ポイント:差別化は機能表の中にではなく、「なぜこの形にたどり着いたか」という思想の中に宿ることが多い。
| 差別化の切り口 | 模倣されやすさ | 持続性 |
|---|---|---|
| 機能・価格の比較 | 模倣されやすい | 短期的になりやすい |
| 背景の思想・物語 | 模倣されにくい | 相対的に持続しやすい |
実務への落とし込み
とはいえ物語だけで差別化を語り尽くすのは難しい。最終的には機能や実績といった具体的な裏付けも必要になる。商談冒頭の2〜3分程度を物語を語る時間に充て、その後で機能比較や事例を提示する二段構えの提案設計が現実的だ。また、競合を過度に批判するような物語構成は信頼を損なうリスクがあるため、自社の思想を語ることに軸足を置く姿勢が望ましい。
実践シーンとよくある失敗
BtoB SaaS企業の営業担当が、創業ストーリーを商談冒頭で語る際、抽象的な理念(「お客様第一主義」「業界に革新を」など)だけを並べてしまい、聞き手には「よくある企業紹介」としか映らなかったケースがある。物語差別化が効果を持つのは、具体的な「誰の・どんな困りごとに気づいたか」という描写があってこそであり、抽象的な理念の羅列だけでは他社との違いが伝わらない。
よくある失敗パターンは、物語を語ることに時間を使いすぎて、肝心の機能・実績の説明が手薄になってしまうことだ。背景の物語は関心を引く入口であって、最終的な意思決定を後押しするのは具体的な裏付けである。

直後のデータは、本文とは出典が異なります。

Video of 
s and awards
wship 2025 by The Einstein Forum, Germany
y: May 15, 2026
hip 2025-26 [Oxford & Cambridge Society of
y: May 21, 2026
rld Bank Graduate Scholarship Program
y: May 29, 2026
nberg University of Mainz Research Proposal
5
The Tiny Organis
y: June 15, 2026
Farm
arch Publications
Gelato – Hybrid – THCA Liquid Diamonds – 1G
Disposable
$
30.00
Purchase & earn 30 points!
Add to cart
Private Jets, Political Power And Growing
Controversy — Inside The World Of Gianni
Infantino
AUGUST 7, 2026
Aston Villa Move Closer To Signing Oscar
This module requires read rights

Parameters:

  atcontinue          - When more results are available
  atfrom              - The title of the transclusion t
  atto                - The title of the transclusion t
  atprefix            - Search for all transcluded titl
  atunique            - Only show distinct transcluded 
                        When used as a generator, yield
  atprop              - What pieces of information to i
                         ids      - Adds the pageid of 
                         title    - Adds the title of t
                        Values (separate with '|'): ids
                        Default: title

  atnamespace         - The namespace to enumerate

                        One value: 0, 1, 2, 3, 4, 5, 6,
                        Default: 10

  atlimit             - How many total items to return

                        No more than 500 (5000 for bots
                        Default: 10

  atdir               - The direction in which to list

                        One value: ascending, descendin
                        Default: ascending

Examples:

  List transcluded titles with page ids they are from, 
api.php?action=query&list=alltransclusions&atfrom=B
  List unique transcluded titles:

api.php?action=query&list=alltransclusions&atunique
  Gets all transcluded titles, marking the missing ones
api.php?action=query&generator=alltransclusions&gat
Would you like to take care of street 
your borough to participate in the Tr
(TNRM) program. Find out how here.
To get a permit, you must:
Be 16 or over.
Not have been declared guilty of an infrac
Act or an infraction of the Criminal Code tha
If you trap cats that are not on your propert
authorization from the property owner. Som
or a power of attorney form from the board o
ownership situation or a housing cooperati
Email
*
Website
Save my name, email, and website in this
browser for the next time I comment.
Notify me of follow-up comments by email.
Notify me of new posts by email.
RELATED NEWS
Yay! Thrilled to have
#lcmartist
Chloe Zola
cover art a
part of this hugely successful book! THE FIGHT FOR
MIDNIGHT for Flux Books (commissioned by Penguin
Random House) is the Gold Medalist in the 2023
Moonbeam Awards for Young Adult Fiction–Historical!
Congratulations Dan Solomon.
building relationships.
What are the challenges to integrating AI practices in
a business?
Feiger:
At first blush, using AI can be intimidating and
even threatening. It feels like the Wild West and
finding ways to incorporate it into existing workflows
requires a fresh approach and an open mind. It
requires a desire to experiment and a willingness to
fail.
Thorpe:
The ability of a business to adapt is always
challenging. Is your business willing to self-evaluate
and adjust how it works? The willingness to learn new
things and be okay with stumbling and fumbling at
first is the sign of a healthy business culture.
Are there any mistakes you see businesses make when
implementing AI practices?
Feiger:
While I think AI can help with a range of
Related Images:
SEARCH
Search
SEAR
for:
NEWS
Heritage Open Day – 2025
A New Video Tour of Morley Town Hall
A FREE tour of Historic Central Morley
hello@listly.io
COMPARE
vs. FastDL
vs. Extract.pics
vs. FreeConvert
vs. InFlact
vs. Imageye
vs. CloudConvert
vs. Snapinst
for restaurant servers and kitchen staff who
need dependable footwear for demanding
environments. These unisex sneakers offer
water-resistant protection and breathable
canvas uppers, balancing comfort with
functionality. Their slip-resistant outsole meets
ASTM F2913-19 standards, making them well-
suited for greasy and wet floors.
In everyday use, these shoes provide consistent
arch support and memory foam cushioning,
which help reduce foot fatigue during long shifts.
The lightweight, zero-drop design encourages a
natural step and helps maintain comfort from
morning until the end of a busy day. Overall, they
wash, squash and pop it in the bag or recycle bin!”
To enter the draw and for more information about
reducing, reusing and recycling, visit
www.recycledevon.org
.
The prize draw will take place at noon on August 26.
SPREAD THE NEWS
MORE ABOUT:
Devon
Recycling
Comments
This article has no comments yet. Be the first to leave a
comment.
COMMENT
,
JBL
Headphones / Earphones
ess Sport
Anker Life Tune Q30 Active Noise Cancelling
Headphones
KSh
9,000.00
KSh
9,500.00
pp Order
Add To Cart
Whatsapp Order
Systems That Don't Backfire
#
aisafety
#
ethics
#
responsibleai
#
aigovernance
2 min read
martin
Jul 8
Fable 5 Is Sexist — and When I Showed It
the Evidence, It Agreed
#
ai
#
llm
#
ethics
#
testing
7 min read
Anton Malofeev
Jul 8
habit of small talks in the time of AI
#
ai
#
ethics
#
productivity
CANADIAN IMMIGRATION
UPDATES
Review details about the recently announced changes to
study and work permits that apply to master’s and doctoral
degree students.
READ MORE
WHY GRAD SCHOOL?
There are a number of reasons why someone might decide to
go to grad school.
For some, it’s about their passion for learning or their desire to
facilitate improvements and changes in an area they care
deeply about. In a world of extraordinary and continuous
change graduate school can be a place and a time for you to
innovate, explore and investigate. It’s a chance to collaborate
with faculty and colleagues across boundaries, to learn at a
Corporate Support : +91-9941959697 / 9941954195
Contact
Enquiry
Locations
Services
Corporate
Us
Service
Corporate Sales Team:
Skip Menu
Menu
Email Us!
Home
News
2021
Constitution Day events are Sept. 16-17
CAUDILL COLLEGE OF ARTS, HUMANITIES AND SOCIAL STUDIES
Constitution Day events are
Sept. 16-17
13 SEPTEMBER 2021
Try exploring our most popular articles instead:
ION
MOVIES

物語だけで押し切ろうとすると、比較検討段階に入っている顧客には「話は面白いが中身の判断材料がない」という印象を与えかねない。
実践のコツ・チェックポイント
- 物語の中に、抽象的な理念だけでなく「具体的にどんな顧客のどんな困りごとがきっかけだったか」を必ず含める
- 商談での物語パートは2〜3分程度を目安にし、その後の機能・実績説明に十分な時間を残す
- 営業担当者ごとに物語の内容がぶれていないか、定期的にロールプレイで確認する
- 競合を名指しで批判する表現が紛れ込んでいないか、スクリプトを見直す
よくある質問
Q. 創業の背景が地味な場合、物語として成立しますか。 A. 派手さよりも「なぜその課題に取り組んだのか」という一貫性の方が重要であり、地味な背景でも十分成立する。
Q. 物語がころころ変わってしまいます。どう防げますか。 A. 営業担当者ごとに語る内容がぶれないよう、社内で背景ストーリーの共通スクリプトを整備しておくとよい。
Q. 新興企業でも物語による差別化は有効ですか。 A. 実績が少ない段階ほど、思想や着眼点の物語が信頼形成の代替材料として機能することがある。